--- START ---

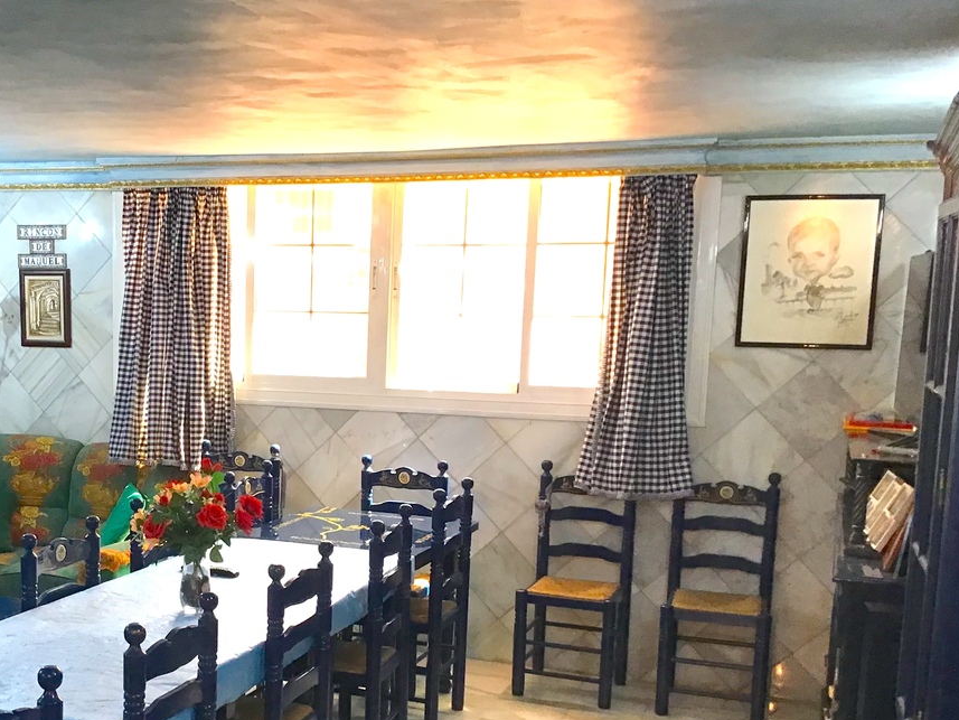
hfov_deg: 39.4
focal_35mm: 47
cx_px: 242
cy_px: 492
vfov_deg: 30.6
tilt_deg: -10.2
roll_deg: +0.0
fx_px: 1302
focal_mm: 3.3
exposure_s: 1/33
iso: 80
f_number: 2.4
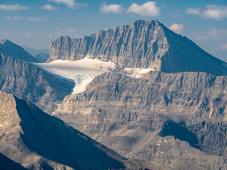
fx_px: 1167
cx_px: 114
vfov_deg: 8.3
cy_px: 85
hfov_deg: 11.1
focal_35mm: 178
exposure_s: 1/250
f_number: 8
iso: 200
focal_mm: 89
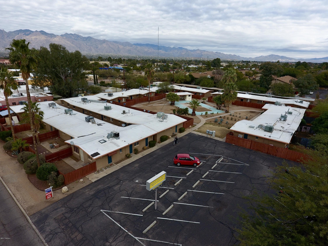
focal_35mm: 20
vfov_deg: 66.0
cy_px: 123
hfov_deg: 81.7
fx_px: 190
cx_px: 164
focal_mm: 3.61
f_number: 2.8
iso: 100
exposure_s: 1/408
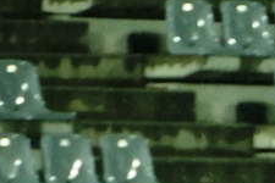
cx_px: 664
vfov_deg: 1.0
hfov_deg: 1.5
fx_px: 10694
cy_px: 415
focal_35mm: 1400
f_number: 4
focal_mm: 100.06
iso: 1600
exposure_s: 1/500
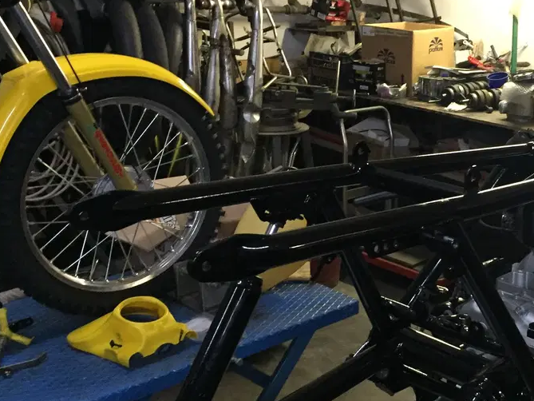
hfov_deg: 35.1
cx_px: 457
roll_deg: -2.9
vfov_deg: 28.0
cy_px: 212
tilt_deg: -15.7
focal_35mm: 52
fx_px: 802
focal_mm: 4.15
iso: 250
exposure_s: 1/25
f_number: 2.2
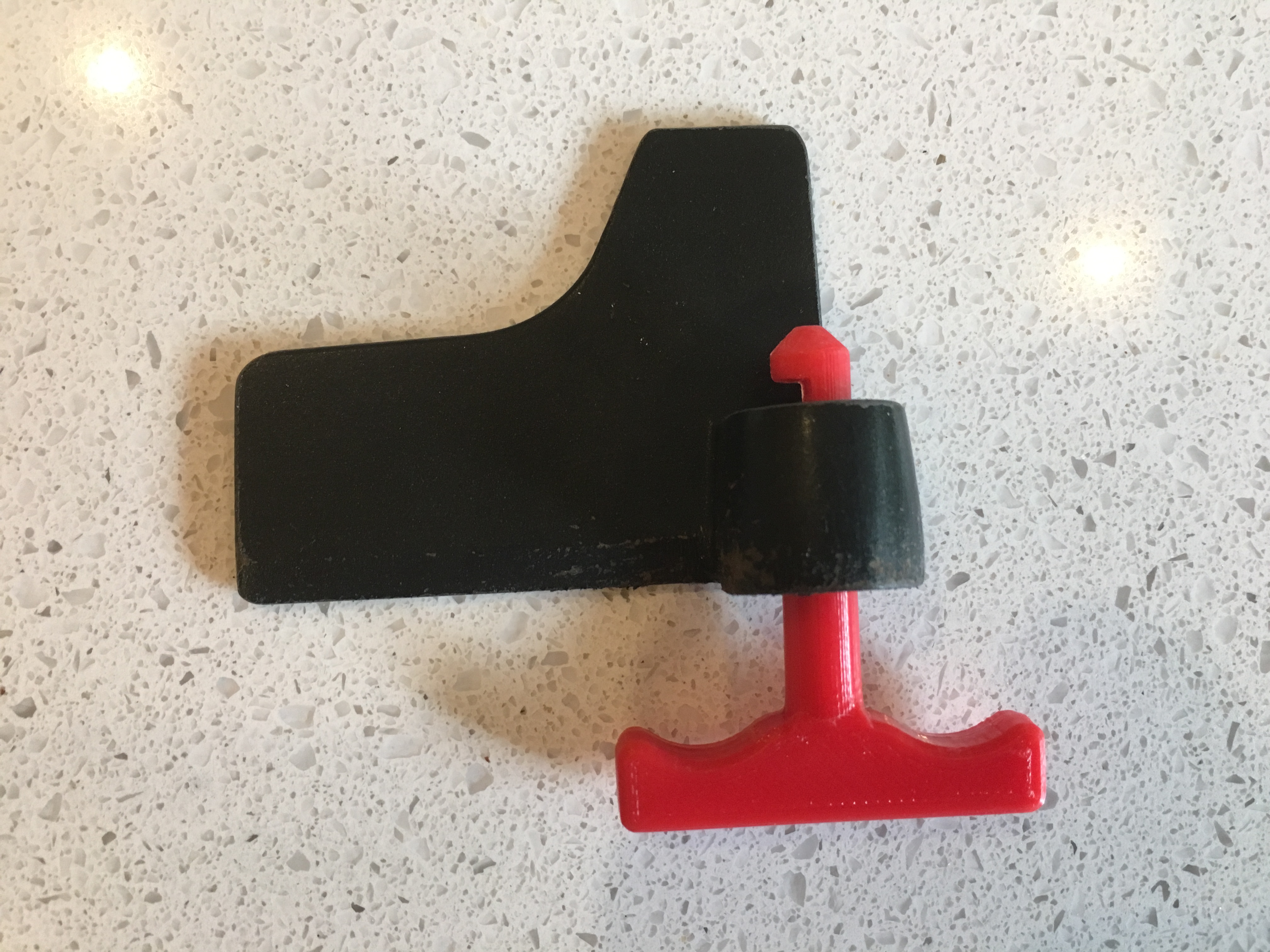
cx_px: 635
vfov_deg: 48.2
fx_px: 1064
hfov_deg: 61.7
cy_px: 476
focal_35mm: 29
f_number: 2.2
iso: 160
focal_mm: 4.15
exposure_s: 1/33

--- END ---

● Task to complete
Exact lines only, please. Repeat everything from the top of the records through the line containing "focal_35mm: 178", both ends in and pictures out.

● Written reply
hfov_deg: 39.4
focal_35mm: 47
cx_px: 242
cy_px: 492
vfov_deg: 30.6
tilt_deg: -10.2
roll_deg: +0.0
fx_px: 1302
focal_mm: 3.3
exposure_s: 1/33
iso: 80
f_number: 2.4
fx_px: 1167
cx_px: 114
vfov_deg: 8.3
cy_px: 85
hfov_deg: 11.1
focal_35mm: 178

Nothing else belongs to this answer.